- _What this task involves_
Return the data unchanged, starting at its first line and stopping after the line that contains "2048: 2048 -> 2027".

- _Rows_
+---+
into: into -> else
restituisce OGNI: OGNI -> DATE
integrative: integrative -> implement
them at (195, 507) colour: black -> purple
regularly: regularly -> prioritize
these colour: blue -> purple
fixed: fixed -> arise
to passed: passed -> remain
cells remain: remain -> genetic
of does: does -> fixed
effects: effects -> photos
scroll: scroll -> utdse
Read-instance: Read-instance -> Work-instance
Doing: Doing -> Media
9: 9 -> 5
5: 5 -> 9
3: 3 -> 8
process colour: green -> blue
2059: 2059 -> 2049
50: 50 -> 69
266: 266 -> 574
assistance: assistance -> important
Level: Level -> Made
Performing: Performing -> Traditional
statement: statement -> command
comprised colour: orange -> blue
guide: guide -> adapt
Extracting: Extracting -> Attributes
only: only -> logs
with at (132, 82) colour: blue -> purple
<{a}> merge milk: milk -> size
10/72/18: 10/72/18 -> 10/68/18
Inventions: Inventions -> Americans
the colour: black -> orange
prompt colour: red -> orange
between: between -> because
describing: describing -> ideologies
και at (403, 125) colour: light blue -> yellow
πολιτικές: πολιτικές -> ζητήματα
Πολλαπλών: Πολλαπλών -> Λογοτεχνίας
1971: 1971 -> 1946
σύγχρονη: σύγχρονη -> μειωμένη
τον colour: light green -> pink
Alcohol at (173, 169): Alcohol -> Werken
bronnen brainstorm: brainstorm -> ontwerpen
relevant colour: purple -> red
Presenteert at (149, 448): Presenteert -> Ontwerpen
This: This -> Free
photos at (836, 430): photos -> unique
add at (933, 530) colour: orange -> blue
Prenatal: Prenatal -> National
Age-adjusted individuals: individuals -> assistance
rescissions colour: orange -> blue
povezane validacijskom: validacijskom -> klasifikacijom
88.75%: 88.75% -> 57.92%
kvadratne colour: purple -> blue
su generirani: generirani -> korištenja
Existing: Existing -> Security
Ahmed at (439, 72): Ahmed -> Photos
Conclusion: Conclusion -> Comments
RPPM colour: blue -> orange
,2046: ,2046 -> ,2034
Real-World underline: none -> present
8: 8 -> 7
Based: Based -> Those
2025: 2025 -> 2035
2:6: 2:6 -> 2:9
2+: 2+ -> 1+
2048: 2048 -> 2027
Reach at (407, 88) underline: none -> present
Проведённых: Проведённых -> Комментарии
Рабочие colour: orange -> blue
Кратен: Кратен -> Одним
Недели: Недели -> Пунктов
+---+
- _Output for this exercise_
into: into -> else
restituisce OGNI: OGNI -> DATE
integrative: integrative -> implement
them at (195, 507) colour: black -> purple
regularly: regularly -> prioritize
these colour: blue -> purple
fixed: fixed -> arise
to passed: passed -> remain
cells remain: remain -> genetic
of does: does -> fixed
effects: effects -> photos
scroll: scroll -> utdse
Read-instance: Read-instance -> Work-instance
Doing: Doing -> Media
9: 9 -> 5
5: 5 -> 9
3: 3 -> 8
process colour: green -> blue
2059: 2059 -> 2049
50: 50 -> 69
266: 266 -> 574
assistance: assistance -> important
Level: Level -> Made
Performing: Performing -> Traditional
statement: statement -> command
comprised colour: orange -> blue
guide: guide -> adapt
Extracting: Extracting -> Attributes
only: only -> logs
with at (132, 82) colour: blue -> purple
<{a}> merge milk: milk -> size
10/72/18: 10/72/18 -> 10/68/18
Inventions: Inventions -> Americans
the colour: black -> orange
prompt colour: red -> orange
between: between -> because
describing: describing -> ideologies
και at (403, 125) colour: light blue -> yellow
πολιτικές: πολιτικές -> ζητήματα
Πολλαπλών: Πολλαπλών -> Λογοτεχνίας
1971: 1971 -> 1946
σύγχρονη: σύγχρονη -> μειωμένη
τον colour: light green -> pink
Alcohol at (173, 169): Alcohol -> Werken
bronnen brainstorm: brainstorm -> ontwerpen
relevant colour: purple -> red
Presenteert at (149, 448): Presenteert -> Ontwerpen
This: This -> Free
photos at (836, 430): photos -> unique
add at (933, 530) colour: orange -> blue
Prenatal: Prenatal -> National
Age-adjusted individuals: individuals -> assistance
rescissions colour: orange -> blue
povezane validacijskom: validacijskom -> klasifikacijom
88.75%: 88.75% -> 57.92%
kvadratne colour: purple -> blue
su generirani: generirani -> korištenja
Existing: Existing -> Security
Ahmed at (439, 72): Ahmed -> Photos
Conclusion: Conclusion -> Comments
RPPM colour: blue -> orange
,2046: ,2046 -> ,2034
Real-World underline: none -> present
8: 8 -> 7
Based: Based -> Those
2025: 2025 -> 2035
2:6: 2:6 -> 2:9
2+: 2+ -> 1+
2048: 2048 -> 2027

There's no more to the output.